WRITTEN REQUEST 1 -> In the Anne Boleyn passage, what did Henry VIII tell his Council on Good Friday 1533?

DOCUMENT PASSAGE ->
-- START --

Holbein's The AmbassadorsGood Friday 1533 (11th April) was an important day for Anne Boleyn. It was the day on which Henry VIII informed his Council that Anne was his rightful wife and Queen and she should be accorded with Royal honours.

Catherine of Aragon had already been demoted to Dowager Princess of Wales after convocation had ruled that the dispensation allowing Henry VIII to marry his brother’s widow should never have been granted. Although Archbishop Cranmer was still organising a special trial into the annulment proceedings, Catherine was out and Anne was in.

You may wonder why I have illustrated this post with Hans Holbein the Younger’s “The Ambassadors”, an amazing puzzle in a portrait of two ambassadors: Jean de Dinteville, maître d’hôtel to Francis I of France, and George de Selve, Bishop of Lavaur. Well, the date of the 11th April 1533 is recorded in various places in this painting – on the celestial globe, the quadrant and the cylinder sundial – and historian Eric Ives believes that the painting is linked to Anne Boleyn and may even have been commissioned by her.

Clues to the link with Anne Boleyn include:-

  • The painting was painted when Holbein was working on Mount Parnassus for Anne’s coronation.
  • It was painted at the time when Anne was being recognised as Queen and preparing for her coronation.

-- END --

Dataset rows
-- START --

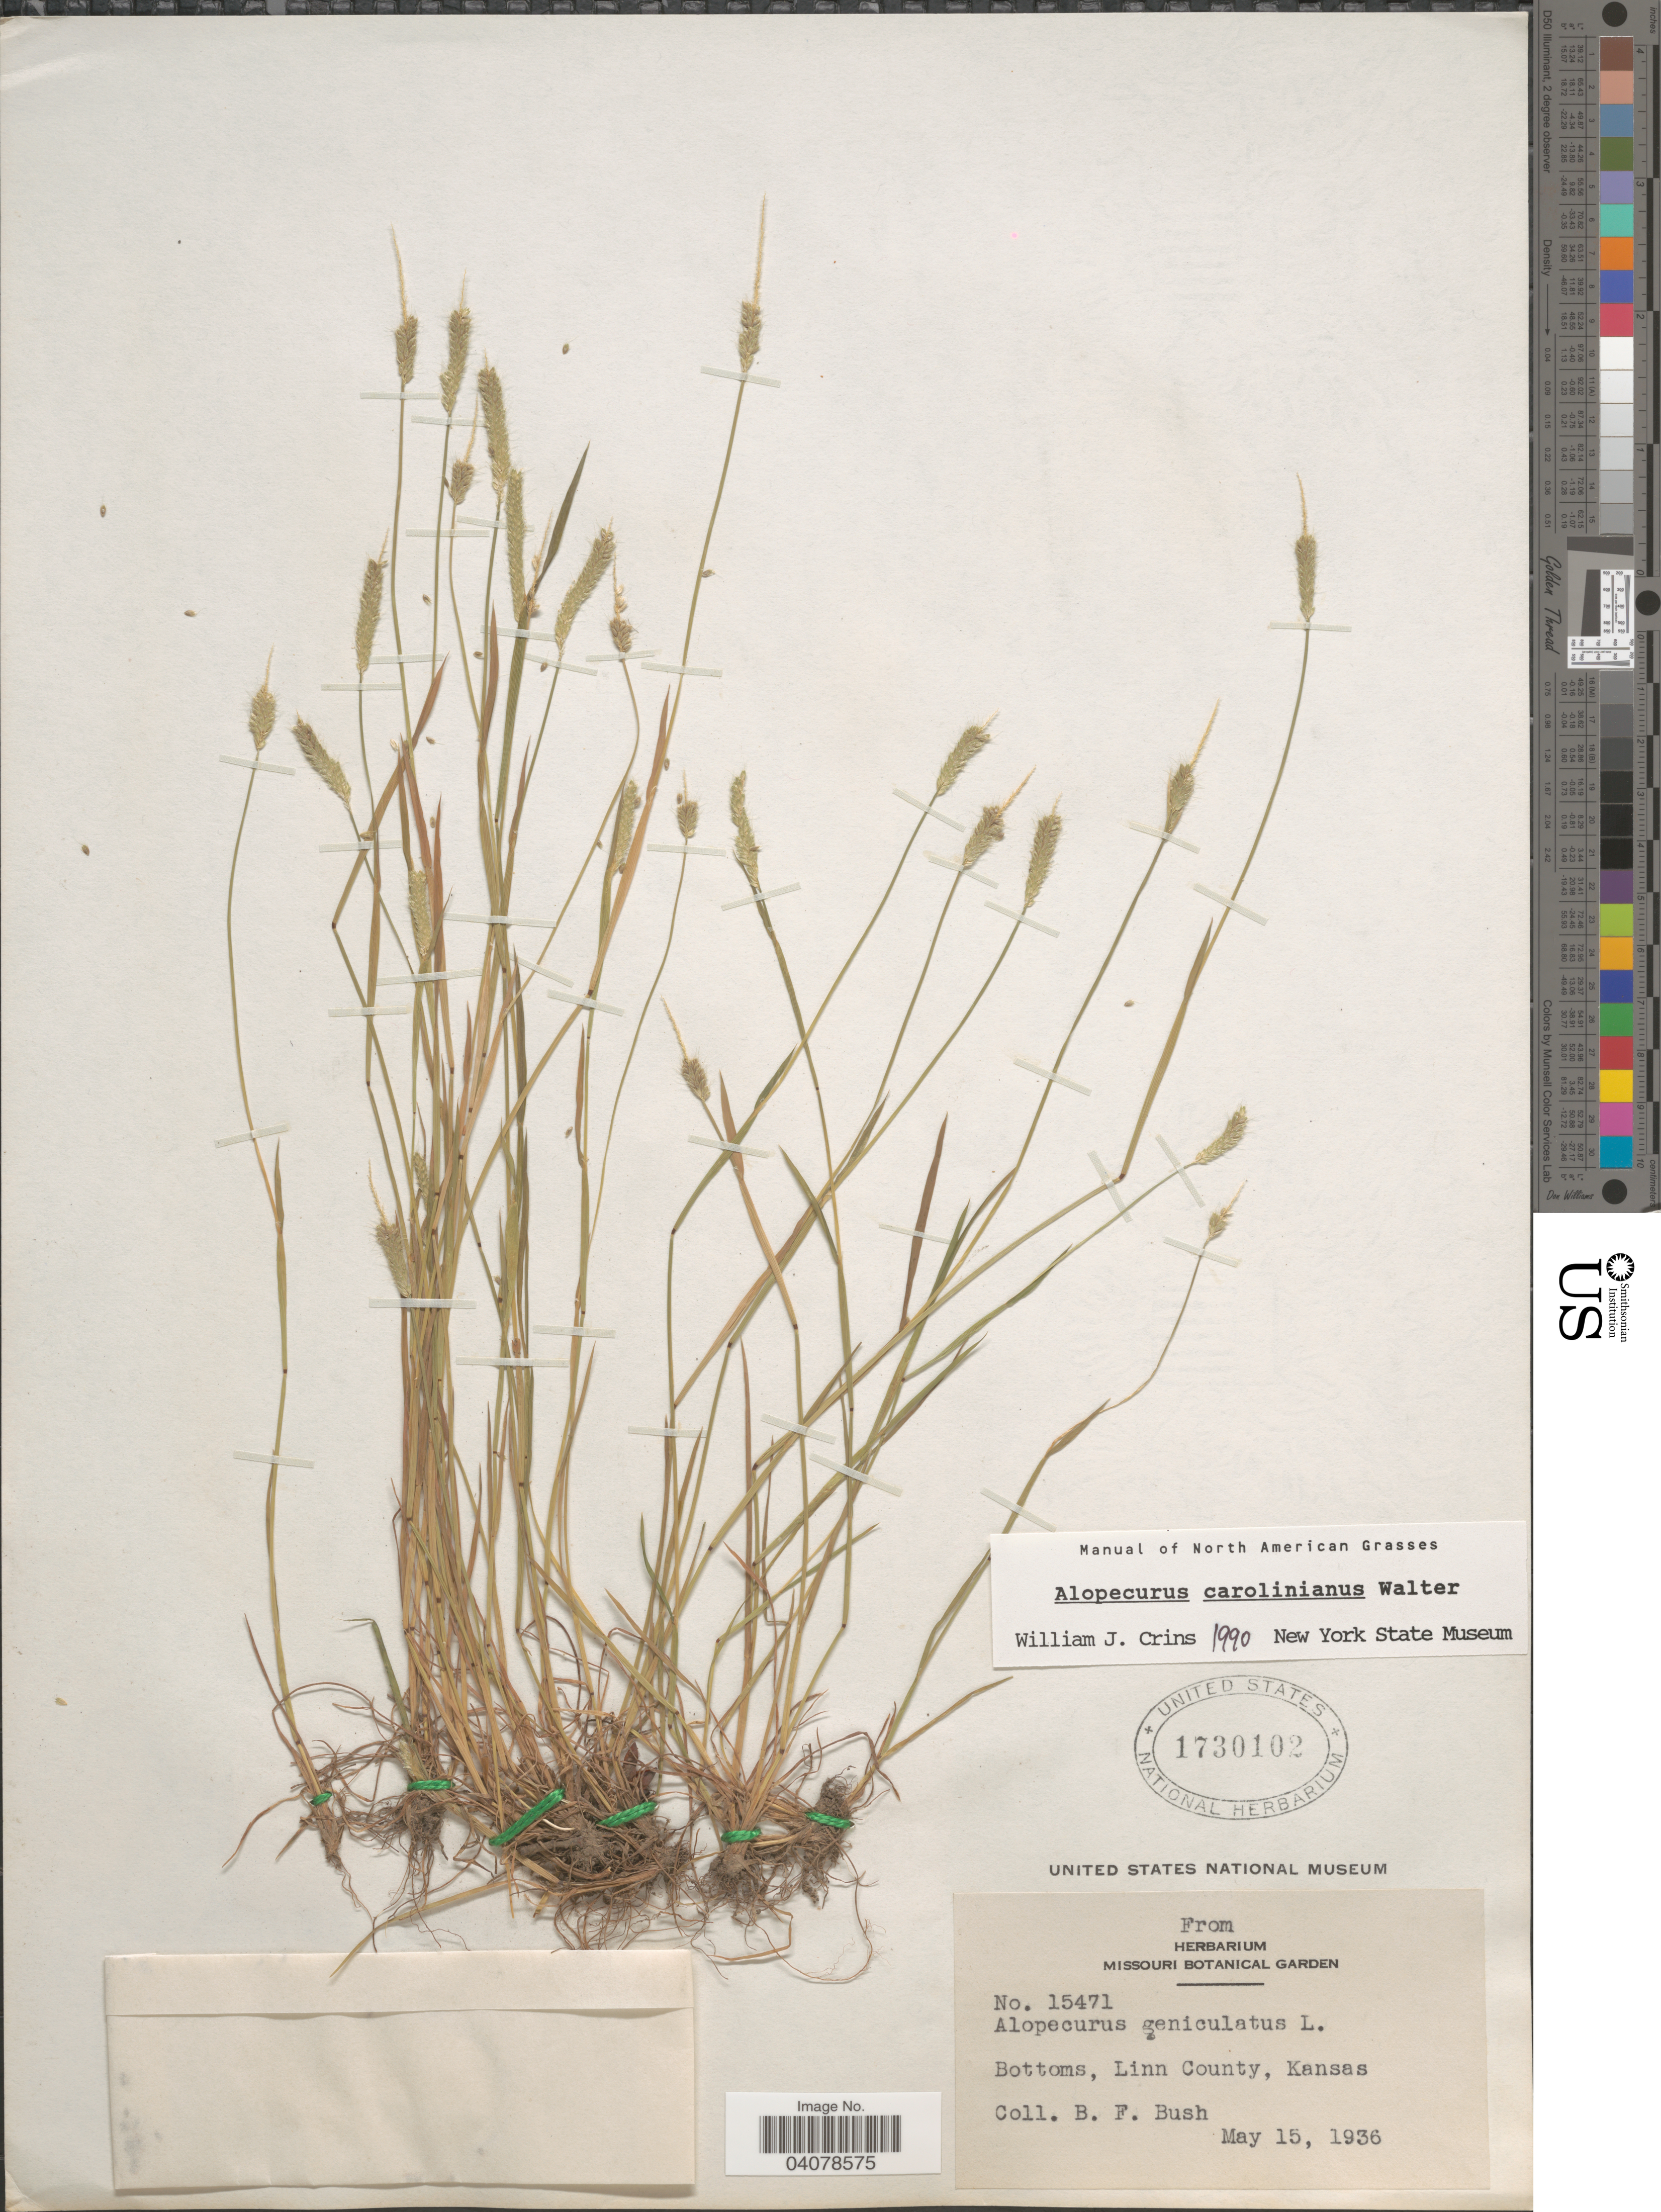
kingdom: Plantae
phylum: Tracheophyta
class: Liliopsida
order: Poales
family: Poaceae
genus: Alopecurus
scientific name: Alopecurus carolinianus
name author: Walter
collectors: B. F. Bush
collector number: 15471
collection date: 1936-05-15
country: United States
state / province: Kansas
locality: Bottoms, Linn County.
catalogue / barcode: US 1730102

-- END --

WRITTEN REQUEST 2 -> Convert the lines of the listing, starting at the line that contains "family: Poaceae" and ending at the last line of the listing, into a numbered list with blank lines left out.

RIGHT ANSWER 1 -> He told them that Anne was his rightful wife and Queen and that she should be accorded Royal honours.

RIGHT ANSWER 2 ->
1. family: Poaceae
2. genus: Alopecurus
3. scientific name: Alopecurus carolinianus
4. name author: Walter
5. collectors: B. F. Bush
6. collector number: 15471
7. collection date: 1936-05-15
8. country: United States
9. state / province: Kansas
10. locality: Bottoms, Linn County.
11. catalogue / barcode: US 1730102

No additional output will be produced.